- _Selected extract_:
08 May 2017 — Journal
Walking in to the café and scanning the place, it appeared that I had arrived first. A highly unusual phenomenon for some one that cheerily professes that she has “a flexible relationship with time”. I basked in the sensation of ease. This is how punctual people feel. Light. With a pinch of superiority.
The common practice for me, is to put off leaving until the last minute, under the misconception that any destination that isn’t a road trip, can always be reached in 20 minutes (tops). This means that most times, I reach appointments sweating, apologising, and feeling myself shrink the estimation of the person before me.
The waitress approached and I brightly informed her that I would be joined by friends. So, she dragged a table to meet mine, and placed 3 menus and glasses of water and left me to agonise over whether the other two would be eating and if they weren’t, did that mean I could, or could not, order the pomegranate pancakes. To relieve myself from the discomfort of breakfast selection, I glanced at my phone to discover, that 2 hours previously, one of my party had said that they couldn’t make it. Catching the eye of the waitress, I let her know that three had become two and that I would love a flat white, thank you very much.
As I sat, reading the Sunday paper’s glossy supplement. Contemplating soft leather shoes and even softer leather furniture, I had a moment of realising how perfect the moment was. I’d completed a grunty workout, and was sitting in a café that I love, with beautiful décor on a sunny Sunday. I had nowhere else to be and there was nothing else in this moment that would improve it. My body felt like it was bursting, and my mind was at peace. A quick message sent to my friend letting her know where I was sat and I returned to my magazine. All was well.
And then I checked my phone. She had thought that our catch-up had cancelled. Yep. I could understand how that would happen. I would probably think the same myself. No dramas. I was quite happy. A bit of luxury time to myself.
Until my brain decided to launch an attack.
“What will the waitress think? They think that you’ve been stood up. That nobody ever wants to spend time with you!”
Instant mood drop. Instant. A dark cloud had skudded across the sky. In a moment, I had gone from bliss to something akin to despair. My brain was right. Everyone would stare at me because I had no friends. But I couldn’t leave. Because then it would be obvious that just like other people, I could not bear to be in my company. Act normal. Don’t make eye contact with the other woman across the way who seems to be waiting for someone too.

- _Entries shown_:
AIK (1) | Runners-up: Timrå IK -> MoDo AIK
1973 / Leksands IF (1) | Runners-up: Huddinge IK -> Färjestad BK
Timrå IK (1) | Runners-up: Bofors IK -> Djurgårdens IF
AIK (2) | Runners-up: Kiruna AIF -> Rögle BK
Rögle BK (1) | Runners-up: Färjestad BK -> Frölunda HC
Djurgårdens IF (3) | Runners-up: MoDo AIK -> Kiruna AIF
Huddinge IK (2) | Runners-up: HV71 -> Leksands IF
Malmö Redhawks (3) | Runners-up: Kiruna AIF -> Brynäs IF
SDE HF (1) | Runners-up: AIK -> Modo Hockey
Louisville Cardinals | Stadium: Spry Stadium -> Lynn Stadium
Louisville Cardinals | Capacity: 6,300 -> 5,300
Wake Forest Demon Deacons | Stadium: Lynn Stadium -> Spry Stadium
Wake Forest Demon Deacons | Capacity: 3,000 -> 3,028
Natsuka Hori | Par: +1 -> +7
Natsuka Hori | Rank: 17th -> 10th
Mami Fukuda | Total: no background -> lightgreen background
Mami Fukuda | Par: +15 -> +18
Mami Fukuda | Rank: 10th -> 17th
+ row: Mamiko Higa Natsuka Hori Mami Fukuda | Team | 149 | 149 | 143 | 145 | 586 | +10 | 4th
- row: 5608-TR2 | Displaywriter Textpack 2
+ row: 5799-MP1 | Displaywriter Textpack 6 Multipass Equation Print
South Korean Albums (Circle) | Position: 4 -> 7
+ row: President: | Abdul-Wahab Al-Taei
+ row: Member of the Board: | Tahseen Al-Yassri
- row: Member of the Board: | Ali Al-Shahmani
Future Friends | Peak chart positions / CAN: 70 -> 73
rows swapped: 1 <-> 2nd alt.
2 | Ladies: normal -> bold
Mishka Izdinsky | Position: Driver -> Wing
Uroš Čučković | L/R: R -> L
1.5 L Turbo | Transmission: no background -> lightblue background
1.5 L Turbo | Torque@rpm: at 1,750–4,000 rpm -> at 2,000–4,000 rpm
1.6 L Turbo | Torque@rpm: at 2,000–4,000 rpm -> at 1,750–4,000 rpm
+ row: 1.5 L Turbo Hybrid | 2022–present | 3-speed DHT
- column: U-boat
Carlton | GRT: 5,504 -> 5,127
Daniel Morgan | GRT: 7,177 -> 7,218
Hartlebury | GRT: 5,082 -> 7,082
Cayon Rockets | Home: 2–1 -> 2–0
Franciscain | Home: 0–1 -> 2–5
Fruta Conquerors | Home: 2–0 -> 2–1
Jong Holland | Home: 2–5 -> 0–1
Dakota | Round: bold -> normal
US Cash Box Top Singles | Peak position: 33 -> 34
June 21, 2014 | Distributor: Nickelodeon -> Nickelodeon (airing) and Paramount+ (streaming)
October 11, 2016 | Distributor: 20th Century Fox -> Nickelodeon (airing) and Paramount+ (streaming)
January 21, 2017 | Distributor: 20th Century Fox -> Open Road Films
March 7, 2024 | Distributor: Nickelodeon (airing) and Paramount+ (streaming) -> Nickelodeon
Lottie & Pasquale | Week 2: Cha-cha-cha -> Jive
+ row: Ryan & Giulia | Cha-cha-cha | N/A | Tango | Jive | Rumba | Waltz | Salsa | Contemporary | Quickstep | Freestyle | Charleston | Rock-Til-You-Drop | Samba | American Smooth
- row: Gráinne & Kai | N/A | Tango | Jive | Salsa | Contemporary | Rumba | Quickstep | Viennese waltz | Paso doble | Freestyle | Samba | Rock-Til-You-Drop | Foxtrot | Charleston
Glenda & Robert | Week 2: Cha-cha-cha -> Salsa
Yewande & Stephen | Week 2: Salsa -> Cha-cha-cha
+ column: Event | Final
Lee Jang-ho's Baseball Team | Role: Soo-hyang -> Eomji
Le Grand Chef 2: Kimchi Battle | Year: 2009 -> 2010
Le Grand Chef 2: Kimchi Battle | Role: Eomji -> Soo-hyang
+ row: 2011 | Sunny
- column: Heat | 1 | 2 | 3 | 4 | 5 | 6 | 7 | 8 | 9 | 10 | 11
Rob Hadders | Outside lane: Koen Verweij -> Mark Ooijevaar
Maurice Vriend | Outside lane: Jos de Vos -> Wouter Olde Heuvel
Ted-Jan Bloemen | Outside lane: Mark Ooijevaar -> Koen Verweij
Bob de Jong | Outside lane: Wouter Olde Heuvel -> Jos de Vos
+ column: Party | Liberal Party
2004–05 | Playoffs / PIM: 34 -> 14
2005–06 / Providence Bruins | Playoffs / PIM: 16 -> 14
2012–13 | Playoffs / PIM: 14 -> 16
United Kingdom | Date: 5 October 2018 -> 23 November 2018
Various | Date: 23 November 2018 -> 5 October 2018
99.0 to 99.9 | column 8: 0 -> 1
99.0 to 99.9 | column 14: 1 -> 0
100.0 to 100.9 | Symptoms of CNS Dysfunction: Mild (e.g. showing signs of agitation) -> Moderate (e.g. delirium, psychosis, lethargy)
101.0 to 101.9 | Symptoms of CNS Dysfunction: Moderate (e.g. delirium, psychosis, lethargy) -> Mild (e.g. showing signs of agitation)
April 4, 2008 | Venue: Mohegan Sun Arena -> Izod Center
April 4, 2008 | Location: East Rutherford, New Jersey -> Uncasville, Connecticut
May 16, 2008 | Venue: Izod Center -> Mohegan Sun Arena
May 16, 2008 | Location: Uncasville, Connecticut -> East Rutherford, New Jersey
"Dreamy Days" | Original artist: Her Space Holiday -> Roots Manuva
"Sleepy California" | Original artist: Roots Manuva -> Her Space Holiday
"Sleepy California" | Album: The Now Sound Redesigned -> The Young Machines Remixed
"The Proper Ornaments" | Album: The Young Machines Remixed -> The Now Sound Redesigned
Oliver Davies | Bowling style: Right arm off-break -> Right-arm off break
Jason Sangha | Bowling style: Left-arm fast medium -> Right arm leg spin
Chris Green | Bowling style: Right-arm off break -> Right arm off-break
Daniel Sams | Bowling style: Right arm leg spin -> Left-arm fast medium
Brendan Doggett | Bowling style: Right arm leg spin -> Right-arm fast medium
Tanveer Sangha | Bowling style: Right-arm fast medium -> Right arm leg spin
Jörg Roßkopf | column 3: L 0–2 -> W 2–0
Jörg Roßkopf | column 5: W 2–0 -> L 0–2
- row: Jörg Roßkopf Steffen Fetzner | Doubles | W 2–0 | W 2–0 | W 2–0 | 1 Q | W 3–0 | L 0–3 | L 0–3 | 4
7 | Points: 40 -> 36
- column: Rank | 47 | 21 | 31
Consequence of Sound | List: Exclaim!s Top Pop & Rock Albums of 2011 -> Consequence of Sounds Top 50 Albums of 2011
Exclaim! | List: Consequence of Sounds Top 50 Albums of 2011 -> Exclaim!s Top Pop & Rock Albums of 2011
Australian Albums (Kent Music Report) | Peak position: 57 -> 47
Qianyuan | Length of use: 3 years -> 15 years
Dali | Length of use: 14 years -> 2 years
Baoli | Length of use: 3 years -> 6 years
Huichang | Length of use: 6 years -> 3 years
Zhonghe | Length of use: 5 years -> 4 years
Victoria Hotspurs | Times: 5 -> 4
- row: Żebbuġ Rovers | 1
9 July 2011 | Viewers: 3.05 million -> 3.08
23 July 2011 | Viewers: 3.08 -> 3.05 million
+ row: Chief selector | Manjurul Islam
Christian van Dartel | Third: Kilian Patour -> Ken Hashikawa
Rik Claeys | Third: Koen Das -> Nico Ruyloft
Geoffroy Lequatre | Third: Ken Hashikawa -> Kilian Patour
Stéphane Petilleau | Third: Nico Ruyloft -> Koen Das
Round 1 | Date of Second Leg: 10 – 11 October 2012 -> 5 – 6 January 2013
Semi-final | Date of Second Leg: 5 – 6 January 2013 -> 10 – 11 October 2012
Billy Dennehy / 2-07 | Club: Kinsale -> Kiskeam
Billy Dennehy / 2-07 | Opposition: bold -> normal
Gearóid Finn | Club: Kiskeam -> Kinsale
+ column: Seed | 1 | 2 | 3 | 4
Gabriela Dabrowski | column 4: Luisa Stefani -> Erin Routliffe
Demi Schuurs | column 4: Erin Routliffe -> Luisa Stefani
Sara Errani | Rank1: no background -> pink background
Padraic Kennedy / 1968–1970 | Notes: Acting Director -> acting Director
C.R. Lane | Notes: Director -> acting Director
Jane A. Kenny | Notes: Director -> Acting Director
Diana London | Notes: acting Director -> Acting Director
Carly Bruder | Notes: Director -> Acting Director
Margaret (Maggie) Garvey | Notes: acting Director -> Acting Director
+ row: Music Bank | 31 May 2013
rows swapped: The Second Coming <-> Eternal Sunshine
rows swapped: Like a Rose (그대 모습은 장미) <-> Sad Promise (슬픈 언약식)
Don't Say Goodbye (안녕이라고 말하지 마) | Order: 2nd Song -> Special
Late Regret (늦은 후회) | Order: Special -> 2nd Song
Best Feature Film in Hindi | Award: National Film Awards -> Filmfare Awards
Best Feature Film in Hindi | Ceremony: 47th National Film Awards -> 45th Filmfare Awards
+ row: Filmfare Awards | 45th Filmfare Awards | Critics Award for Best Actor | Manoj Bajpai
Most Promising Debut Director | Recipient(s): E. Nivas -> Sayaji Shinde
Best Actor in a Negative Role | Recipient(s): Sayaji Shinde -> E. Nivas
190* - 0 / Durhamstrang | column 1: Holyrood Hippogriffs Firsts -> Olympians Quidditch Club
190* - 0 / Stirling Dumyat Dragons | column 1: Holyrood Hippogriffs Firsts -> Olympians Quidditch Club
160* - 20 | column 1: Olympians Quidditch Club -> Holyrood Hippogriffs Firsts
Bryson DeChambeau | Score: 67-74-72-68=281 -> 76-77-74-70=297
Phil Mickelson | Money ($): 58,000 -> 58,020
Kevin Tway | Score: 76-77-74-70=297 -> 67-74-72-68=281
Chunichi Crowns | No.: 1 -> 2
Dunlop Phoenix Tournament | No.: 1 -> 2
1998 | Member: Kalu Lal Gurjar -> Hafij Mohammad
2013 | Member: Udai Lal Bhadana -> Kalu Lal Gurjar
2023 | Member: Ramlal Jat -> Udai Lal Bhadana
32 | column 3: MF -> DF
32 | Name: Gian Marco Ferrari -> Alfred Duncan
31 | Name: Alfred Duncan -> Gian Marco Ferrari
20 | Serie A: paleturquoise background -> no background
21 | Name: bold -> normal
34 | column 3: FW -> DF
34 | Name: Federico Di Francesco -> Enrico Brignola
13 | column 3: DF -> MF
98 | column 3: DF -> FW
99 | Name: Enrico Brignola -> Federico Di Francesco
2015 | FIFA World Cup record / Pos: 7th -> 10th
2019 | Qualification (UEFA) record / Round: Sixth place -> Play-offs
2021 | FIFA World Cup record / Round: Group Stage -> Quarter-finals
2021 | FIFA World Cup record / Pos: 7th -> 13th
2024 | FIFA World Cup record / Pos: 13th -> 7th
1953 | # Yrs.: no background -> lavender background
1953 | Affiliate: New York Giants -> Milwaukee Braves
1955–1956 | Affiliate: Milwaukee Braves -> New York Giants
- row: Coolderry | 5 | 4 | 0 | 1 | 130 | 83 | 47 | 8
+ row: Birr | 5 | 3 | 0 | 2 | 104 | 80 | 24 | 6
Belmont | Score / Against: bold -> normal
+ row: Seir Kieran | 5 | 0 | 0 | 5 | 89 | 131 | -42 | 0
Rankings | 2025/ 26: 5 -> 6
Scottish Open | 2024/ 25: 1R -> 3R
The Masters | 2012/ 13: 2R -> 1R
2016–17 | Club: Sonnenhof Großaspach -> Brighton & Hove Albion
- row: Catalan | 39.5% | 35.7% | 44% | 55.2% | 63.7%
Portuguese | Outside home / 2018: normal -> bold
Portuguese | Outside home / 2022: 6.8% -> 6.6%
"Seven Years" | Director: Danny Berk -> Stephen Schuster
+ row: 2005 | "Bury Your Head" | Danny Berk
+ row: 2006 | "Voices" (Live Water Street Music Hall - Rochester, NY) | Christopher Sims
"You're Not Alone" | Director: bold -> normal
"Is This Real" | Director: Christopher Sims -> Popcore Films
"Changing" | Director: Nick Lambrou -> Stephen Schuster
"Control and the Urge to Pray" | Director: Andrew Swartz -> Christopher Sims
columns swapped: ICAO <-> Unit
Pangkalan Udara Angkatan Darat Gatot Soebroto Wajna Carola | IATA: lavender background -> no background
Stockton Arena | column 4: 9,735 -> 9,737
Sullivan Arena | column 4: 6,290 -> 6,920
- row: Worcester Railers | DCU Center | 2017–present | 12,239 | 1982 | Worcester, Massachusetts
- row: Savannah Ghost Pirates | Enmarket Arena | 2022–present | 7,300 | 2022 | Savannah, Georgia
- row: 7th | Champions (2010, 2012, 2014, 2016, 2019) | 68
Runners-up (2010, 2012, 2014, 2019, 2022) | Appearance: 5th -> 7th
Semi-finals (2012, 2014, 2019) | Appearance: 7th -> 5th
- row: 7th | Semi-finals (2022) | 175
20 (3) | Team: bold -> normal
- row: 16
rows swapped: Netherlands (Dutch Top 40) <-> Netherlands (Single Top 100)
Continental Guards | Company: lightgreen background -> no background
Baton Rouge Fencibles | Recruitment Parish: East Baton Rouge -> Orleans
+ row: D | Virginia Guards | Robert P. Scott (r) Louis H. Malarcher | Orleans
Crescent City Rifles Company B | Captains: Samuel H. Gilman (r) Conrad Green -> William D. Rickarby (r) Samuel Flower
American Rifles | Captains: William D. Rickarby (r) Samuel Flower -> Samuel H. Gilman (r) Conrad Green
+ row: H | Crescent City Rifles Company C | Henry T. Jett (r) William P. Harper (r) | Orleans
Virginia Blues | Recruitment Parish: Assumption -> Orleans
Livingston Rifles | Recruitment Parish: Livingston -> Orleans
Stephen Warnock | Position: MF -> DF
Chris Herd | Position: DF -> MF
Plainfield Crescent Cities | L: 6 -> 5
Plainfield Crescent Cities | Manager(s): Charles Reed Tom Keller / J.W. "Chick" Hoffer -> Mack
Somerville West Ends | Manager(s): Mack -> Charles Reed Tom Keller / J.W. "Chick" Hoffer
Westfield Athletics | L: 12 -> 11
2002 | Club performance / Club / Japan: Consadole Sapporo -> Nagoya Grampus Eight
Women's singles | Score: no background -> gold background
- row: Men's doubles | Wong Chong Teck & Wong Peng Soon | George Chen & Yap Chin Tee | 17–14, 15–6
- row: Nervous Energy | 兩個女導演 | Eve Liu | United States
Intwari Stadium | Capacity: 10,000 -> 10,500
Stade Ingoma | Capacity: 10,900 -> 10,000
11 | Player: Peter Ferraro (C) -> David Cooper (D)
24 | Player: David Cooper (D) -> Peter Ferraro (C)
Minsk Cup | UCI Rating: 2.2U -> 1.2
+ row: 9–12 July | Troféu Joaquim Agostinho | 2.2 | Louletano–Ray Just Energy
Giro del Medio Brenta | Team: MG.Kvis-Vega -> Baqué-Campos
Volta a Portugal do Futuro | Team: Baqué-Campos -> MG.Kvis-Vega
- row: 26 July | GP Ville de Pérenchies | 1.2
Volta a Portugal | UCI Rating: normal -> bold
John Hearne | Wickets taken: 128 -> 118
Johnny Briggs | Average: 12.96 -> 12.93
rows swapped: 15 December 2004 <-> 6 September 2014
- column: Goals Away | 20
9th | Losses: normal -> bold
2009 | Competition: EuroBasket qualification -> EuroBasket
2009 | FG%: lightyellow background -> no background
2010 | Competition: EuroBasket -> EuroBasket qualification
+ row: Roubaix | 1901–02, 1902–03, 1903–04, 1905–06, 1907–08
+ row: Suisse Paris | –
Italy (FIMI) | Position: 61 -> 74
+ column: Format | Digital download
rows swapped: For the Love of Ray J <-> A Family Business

- _What you need to do_:
(A) From the journal entry, write out the passage from "08 May 2017" to "pinch of superiority.".
(B) In the journal entry, what drink did the writer order after telling the waitress that three had become two?

- _Solutions to the tasks_:
(A)
08 May 2017 — Journal
Walking in to the café and scanning the place, it appeared that I had arrived first. A highly unusual phenomenon for some one that cheerily professes that she has “a flexible relationship with time”. I basked in the sensation of ease. This is how punctual people feel. Light. With a pinch of superiority.

(B) A flat white.